Nowhere to hide on an island

John Nettles digs into the Channel Islands' war history in a three-part documentary for the...
John Nettles digs into the Channel Islands' war history in a three-part documentary for the History Channel. Photo by the History Channel.
Digging into the controversial wartime history of a group of British islands in the English Channel led to death threats for writer and presenter John Nettles.

The actor, famous for his portrayal of Tom Barnaby in Midsomer Murders, spent 12 years in the Channel Islands in the 1980s and early 1990s while filming the television series Bergerac.

Aware of the islands' occupation by the German forces from 1940 to 1945 due to the reminders along the cliffs and shoreline where remains of bunkers, observation towers and other wartime fortifications still exist, Nettles (71) was always interested in exploring it further.
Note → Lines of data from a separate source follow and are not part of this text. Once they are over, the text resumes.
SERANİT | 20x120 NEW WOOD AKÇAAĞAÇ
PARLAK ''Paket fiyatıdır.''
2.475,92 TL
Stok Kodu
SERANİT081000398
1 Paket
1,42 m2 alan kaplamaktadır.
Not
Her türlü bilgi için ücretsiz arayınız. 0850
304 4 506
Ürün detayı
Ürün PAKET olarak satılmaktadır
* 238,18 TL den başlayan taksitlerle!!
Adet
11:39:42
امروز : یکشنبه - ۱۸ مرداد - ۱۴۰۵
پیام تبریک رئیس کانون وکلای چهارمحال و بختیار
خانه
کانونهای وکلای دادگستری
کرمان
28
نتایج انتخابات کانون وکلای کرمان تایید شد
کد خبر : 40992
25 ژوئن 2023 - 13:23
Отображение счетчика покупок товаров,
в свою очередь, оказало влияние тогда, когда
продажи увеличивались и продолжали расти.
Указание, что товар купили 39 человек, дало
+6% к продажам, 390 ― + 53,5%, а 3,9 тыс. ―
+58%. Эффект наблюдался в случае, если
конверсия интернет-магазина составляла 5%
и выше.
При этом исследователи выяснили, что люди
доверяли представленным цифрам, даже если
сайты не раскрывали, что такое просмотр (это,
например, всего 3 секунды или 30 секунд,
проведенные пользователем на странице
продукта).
The documentary The Channel Islands at War, which used archive film footage and interviews with historians and survivors, turned out to be much more complex and complicated than he ever imagined.

''It was a particularly, awful, nasty time.''

Hundreds of inmates died in Alderney slave camps and many island residents died in air raids.
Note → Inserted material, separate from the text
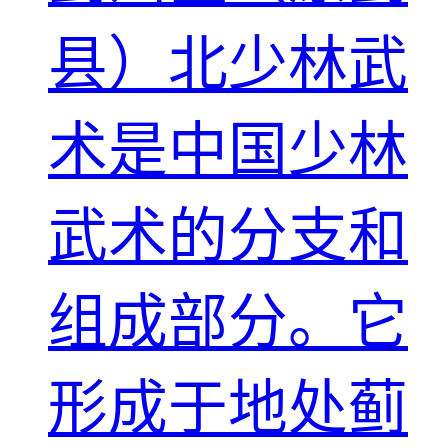
县）北少林武
术是中国少林
武术的分支和
组成部分。它
形成于地处蓟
His aim was to delve into the accusations made of the community at the time, of collaborating with the Germans, being too cowardly to resist and for collaborating and conniving in sending Jews to the Holocaust.

''Despite all the years that have passed, they still get very agitated - it still sits below the surface.''

This was highlighted by a series of letters he received threatening bodily harm if he stepped on the island of Guernsey again.

The islanders had even been called ''lily-livered collaborators'' by Winston Churchill at the time and that accusation had stuck.

He spoke to some of the survivors of the occupation, English and German, and those who did resist.

''The problem is, in an occupation the room to manoeuvre is limited primarily because those in power have a gun in their hand.''

Island authorities were in a terrible position having to do everything the Germans demanded of them as they were threatened with the SS coming in to take over.

''That wasn't a pleasant prospect.''

The grounds for the claims of conniving were based on the lack of protest made when three Guernsey Jewish women were shipped to Auschwitz in 1942.

''Those that knocked on the door were Guernsey police officers, those that made the lists were Guernsey bureaucrats.

''It was only three people but that was three too many.''

Despite the the threats, there was a brave network of people who did resist but not in an obvious way, he said.

''On a small island, there was nowhere to hide. There were more Germans per square mile on the island than there was in Germany then.

''Resistance was very difficult when raising an eyebrow could get you shot.''

Despite raising awareness of a difficult time in the islands' history, Nettles loves the area and regularly returns to visit his daughter and grandchildren who now live there.

''I'm an honorary Jersey man. There is nowhere else I'd rather be.''

His next project is a documentary on art, poetry, literature and music produced from the hardship of World War 1.

• The Channel Islands At War premieres tonight at 7.30pm on the History Channel.